I'm an INTP and I basically have never accepted the distinction people like to make between atheism and "agnosticism." Defining atheism as "a positive belief that God does not exist" just doesn't fit the majority of people who consider themselves atheists.
"Agnosticism," to me, would mean that a person has seen an equal amount of equally compelling evidence suggesting the existence and non-existence of a deity, and was thus unable to confidently state which of the two positions was most probably correct. Atheism, as the term is used by most atheists, simply means that explanations for various phenomena that neither require nor suggest divine influence are supported by a much greater preponderance of evidence and logic than any claim that the same phenomena are of divine origin.
I dislike the shrillness of tone in Richard Dawkins' The God Delusion as much as anyone, but his definition of atheism is a much more accurate description of the outlook most atheists take--namely, that although an omnipotent supernatural force is certainly a theoretical possibility, examination of any claim about such an entity leads to the conclusion that the probability of its being true is so slight as to warrant no further consideration.
I'm an atheist. I say this surely and proudly. I do not subscribe to some "religion of science," because science is not a dogmatic set of assertions about reality. Science is a method of investigating reality and evaluating claims made about it. Although I may prefer, based on past experience, to rely on scientific methods of inquiry to the exclusion of any religious or "spiritual" approach to the same subject(s), this does not mean that my attitude toward science is equivalent to a religious person's attitude toward their religion. My "belief" that species arise through mutation and natural selection or that it is unlikely a man genuinely rose from the dead is not equivalent to a fundamentalist Christian's belief in a 6-day Creation or the resurrection of Christ.
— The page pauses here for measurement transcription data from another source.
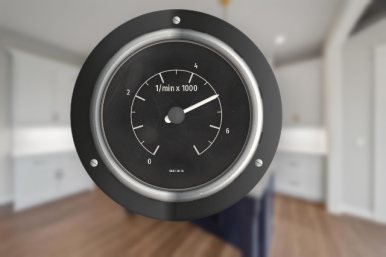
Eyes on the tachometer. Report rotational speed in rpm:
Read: 5000 rpm
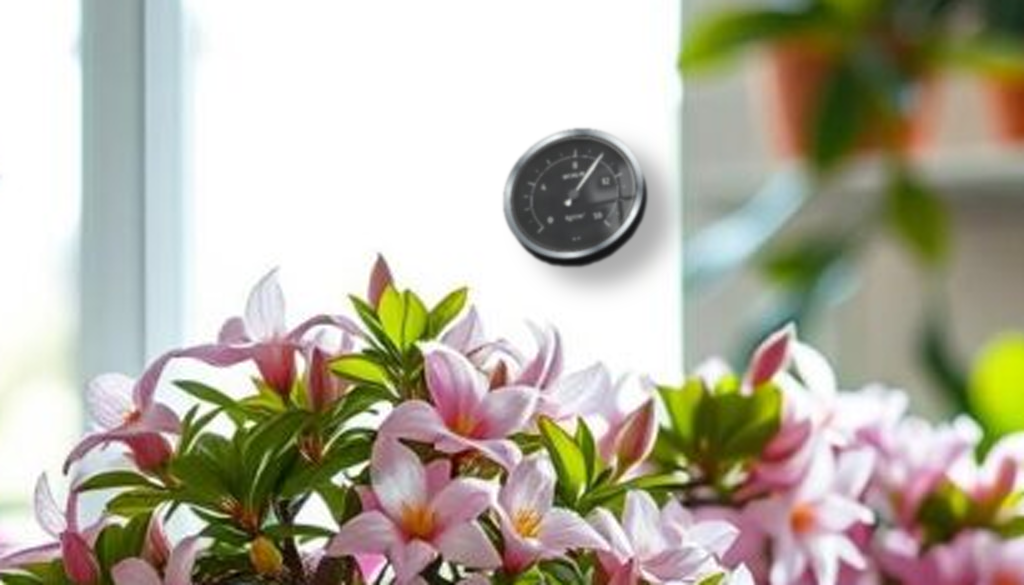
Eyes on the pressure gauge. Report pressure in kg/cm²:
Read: 10 kg/cm²
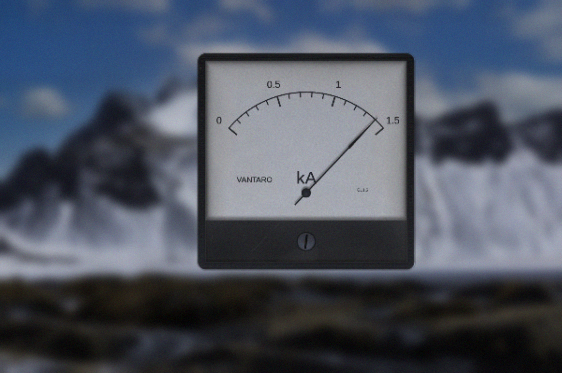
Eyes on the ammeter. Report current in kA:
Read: 1.4 kA
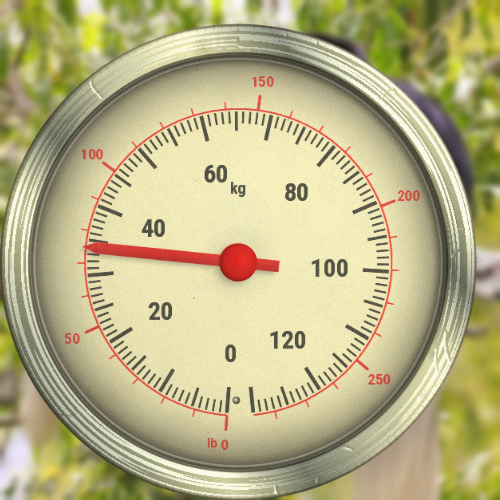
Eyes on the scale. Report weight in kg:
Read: 34 kg
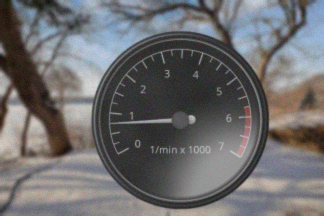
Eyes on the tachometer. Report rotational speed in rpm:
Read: 750 rpm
I "believe" it is unlikely anyone will ever find compelling evidence to support either of the latter claims; the fundamentalist Christian believes that they must both be true, regardless of any evidence to the contrary.
I would hope an intelligent and honest person would be able to understand the distinction I am making, and I only write this to clarify a common misunderstanding. None of this is intended as argumentative, nor should it be taken as such.